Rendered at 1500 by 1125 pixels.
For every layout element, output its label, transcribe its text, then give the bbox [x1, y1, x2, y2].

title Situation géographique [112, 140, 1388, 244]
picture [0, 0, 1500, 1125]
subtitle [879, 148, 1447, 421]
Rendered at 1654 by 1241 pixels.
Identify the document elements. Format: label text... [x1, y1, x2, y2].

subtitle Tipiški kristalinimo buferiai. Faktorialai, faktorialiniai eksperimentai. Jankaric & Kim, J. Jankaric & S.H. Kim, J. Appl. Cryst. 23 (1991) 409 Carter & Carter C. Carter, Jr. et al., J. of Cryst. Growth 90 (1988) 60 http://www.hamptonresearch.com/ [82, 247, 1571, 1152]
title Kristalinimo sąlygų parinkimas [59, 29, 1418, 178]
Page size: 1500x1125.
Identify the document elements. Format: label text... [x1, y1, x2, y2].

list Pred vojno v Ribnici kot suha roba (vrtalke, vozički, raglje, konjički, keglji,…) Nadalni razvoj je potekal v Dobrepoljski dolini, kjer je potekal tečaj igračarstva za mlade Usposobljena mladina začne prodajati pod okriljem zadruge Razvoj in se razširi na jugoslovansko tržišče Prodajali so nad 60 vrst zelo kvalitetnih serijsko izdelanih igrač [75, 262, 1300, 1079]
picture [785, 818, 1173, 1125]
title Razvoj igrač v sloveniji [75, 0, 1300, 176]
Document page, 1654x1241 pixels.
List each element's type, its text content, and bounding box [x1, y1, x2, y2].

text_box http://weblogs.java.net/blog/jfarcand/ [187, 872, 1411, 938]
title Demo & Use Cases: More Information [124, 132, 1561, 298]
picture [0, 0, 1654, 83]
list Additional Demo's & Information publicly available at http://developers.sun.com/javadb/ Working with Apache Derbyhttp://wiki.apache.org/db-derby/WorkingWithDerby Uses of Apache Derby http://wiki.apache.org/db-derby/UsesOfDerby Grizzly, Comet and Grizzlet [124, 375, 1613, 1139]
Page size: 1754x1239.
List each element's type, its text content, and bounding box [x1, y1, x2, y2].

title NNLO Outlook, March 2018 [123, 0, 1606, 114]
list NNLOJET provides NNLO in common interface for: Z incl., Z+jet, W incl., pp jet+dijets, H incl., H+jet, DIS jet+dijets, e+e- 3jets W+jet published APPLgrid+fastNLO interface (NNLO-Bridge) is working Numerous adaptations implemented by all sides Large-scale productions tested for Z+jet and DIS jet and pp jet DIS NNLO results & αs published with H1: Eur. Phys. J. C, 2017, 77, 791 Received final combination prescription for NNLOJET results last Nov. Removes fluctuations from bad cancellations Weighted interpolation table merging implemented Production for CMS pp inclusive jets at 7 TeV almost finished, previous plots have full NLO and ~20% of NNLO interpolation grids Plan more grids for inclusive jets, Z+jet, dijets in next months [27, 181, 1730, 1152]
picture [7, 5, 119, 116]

——

**Written exercise**: Copy out every row above word for word, line by line, in the same order.

**Complete answer**:
Rendered at 1500 by 1125 pixels.
For every layout element, output its label, transcribe its text, then give the bbox [x1, y1, x2, y2].

title Situation géographique [112, 140, 1388, 244]
picture [0, 0, 1500, 1125]
subtitle [879, 148, 1447, 421]
Rendered at 1654 by 1241 pixels.
Identify the document elements. Format: label text... [x1, y1, x2, y2].

subtitle Tipiški kristalinimo buferiai. Faktorialai, faktorialiniai eksperimentai. Jankaric & Kim, J. Jankaric & S.H. Kim, J. Appl. Cryst. 23 (1991) 409 Carter & Carter C. Carter, Jr. et al., J. of Cryst. Growth 90 (1988) 60 http://www.hamptonresearch.com/ [82, 247, 1571, 1152]
title Kristalinimo sąlygų parinkimas [59, 29, 1418, 178]
Page size: 1500x1125.
Identify the document elements. Format: label text... [x1, y1, x2, y2].

list Pred vojno v Ribnici kot suha roba (vrtalke, vozički, raglje, konjički, keglji,…) Nadalni razvoj je potekal v Dobrepoljski dolini, kjer je potekal tečaj igračarstva za mlade Usposobljena mladina začne prodajati pod okriljem zadruge Razvoj in se razširi na jugoslovansko tržišče Prodajali so nad 60 vrst zelo kvalitetnih serijsko izdelanih igrač [75, 262, 1300, 1079]
picture [785, 818, 1173, 1125]
title Razvoj igrač v sloveniji [75, 0, 1300, 176]
Document page, 1654x1241 pixels.
List each element's type, its text content, and bounding box [x1, y1, x2, y2].

text_box http://weblogs.java.net/blog/jfarcand/ [187, 872, 1411, 938]
title Demo & Use Cases: More Information [124, 132, 1561, 298]
picture [0, 0, 1654, 83]
list Additional Demo's & Information publicly available at http://developers.sun.com/javadb/ Working with Apache Derbyhttp://wiki.apache.org/db-derby/WorkingWithDerby Uses of Apache Derby http://wiki.apache.org/db-derby/UsesOfDerby Grizzly, Comet and Grizzlet [124, 375, 1613, 1139]
Page size: 1754x1239.
List each element's type, its text content, and bounding box [x1, y1, x2, y2].

title NNLO Outlook, March 2018 [123, 0, 1606, 114]
list NNLOJET provides NNLO in common interface for: Z incl., Z+jet, W incl., pp jet+dijets, H incl., H+jet, DIS jet+dijets, e+e- 3jets W+jet published APPLgrid+fastNLO interface (NNLO-Bridge) is working Numerous adaptations implemented by all sides Large-scale productions tested for Z+jet and DIS jet and pp jet DIS NNLO results & αs published with H1: Eur. Phys. J. C, 2017, 77, 791 Received final combination prescription for NNLOJET results last Nov. Removes fluctuations from bad cancellations Weighted interpolation table merging implemented Production for CMS pp inclusive jets at 7 TeV almost finished, previous plots have full NLO and ~20% of NNLO interpolation grids Plan more grids for inclusive jets, Z+jet, dijets in next months [27, 181, 1730, 1152]
picture [7, 5, 119, 116]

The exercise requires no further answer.